その答えのひとつが、パーフェクトオーダーです。

移動平均線がきれいに並んでいる間は、トレンドは健全に継続していると考えられます。逆に、並び順が崩れ始めたら、トレンドの勢いが弱まっているサイン。ダウ理論の「転換シグナル」が近づいている可能性があります。

つまりパーフェクトオーダーは、ダウ理論の第6原則をチャート上で視覚的に確認するツールなのです。

移動平均線の設定 — この5本を表示する

移動平均線の設定は人によって違いますが、まず初心者の方はこちらでOKです。

  • 5日移動平均線 — 約1週間の平均。直近の勢いを反映
  • 20日移動平均線 — 約1ヶ月の平均。目先のトレンド
  • 60日移動平均線 — 約3ヶ月の平均。中期的な方向感
  • 100日移動平均線 — 約5ヶ月の平均。中長期の基調
  • 200日移動平均線 — 約10ヶ月の平均。大きなトレンドの方向

この5本がすべて同じ方向を向いて、上から順番に並んでいれば、パーフェクトオーダー成立です。5本すべてが揃うのは相場全体の中でもそう多くない局面であり、だからこそ揃った時のトレンドの信頼性は高い。

3本(短期・中期・長期)だけでもOKですが、5本で見ることでトレンドの「厚み」がより正確にわかります。5日線だけが崩れたのか、60日線まで崩れたのかで、状況判断がまったく変わってきます。

パーフェクトオーダーの3つの状態

チャートを開いたら、移動平均線の並び順を確認してください。相場は大きく分けて3つの状態のどれかにあります。

状態①:上昇パーフェクトオーダー

上から順に、株価 → 5日線 → 20日線 → 60日線 → 100日線 → 200日線。5本とも右肩上がり。
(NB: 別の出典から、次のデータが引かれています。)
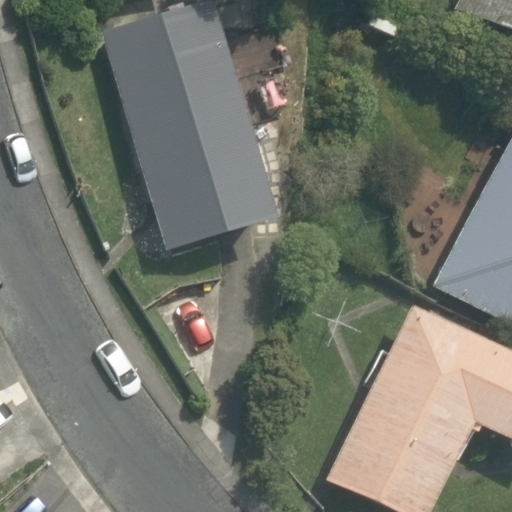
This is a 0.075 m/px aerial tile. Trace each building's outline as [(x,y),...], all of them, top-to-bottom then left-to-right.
[(87,0),(92,21),(186,0),(87,0)] [(511,0),(468,0),(456,23),(511,54),(511,0)] [(289,246),(224,18),(111,51),(177,278),(289,246)] [(511,167),(443,297),(511,333),(511,167)] [(449,511),(483,444),(511,457),(511,366),(420,321),(333,499),(359,511),(449,511)]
意味: 相場は強い上昇トレンドの中にある。すべての時間軸で、買った人が利益を出している状態。この局面では「買い」に優位性がある。

状態②:下降パーフェクトオーダー

上から順に、200日線 → 100日線 → 60日線 → 20日線 → 5日線 → 株価。5本とも右肩下がり。
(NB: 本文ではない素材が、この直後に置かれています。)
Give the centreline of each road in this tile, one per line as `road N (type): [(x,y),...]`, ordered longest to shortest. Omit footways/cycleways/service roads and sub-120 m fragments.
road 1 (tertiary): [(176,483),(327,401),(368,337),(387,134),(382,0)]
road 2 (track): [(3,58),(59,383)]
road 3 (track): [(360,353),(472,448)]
意味: 相場は強い下降トレンドの中にある。すべての時間軸で売り圧力が勝っている状態。この局面では少なくとも新規の買いは控えるべき。空売りができる人にとってはチャンス。

状態③:それ以外(並び順がバラバラ)

移動平均線が絡み合っていたり、短期線と長期線が逆転していたり、方向がバラバラな状態。

意味: トレンドが出ていない。方向感のない相場。この局面では何もしないのが正解。無理にポジションを取ると、上下に振り回されて損失が出やすい。

💡 相場はこの3つの状態を繰り返しています。パーフェクトオーダーが出ている局面だけを狙い、それ以外は待つ。これだけで、トレードの勝率は大きく変わります。

実際のチャートでの見方

パーフェクトオーダーを確認する手順は3ステップです。

ステップ1:日足チャートに5本の移動平均線を表示する

5日・20日・60日・100日・200日の移動平均線を表示してください。まずは日経平均やTOPIXなど、指数のチャートで全体の環境を確認します。

ステップ2:5本の並び順を確認する

上から順番に並んでいるかを確認します。5本ともきれいに同じ方向を向いていれば、パーフェクトオーダー成立です。

ステップ3:パーフェクトオーダーの「質」を見る

同じパーフェクトオーダーでも、3本の線の間隔が広がっている局面と、線同士が接近してきている局面では意味が違います。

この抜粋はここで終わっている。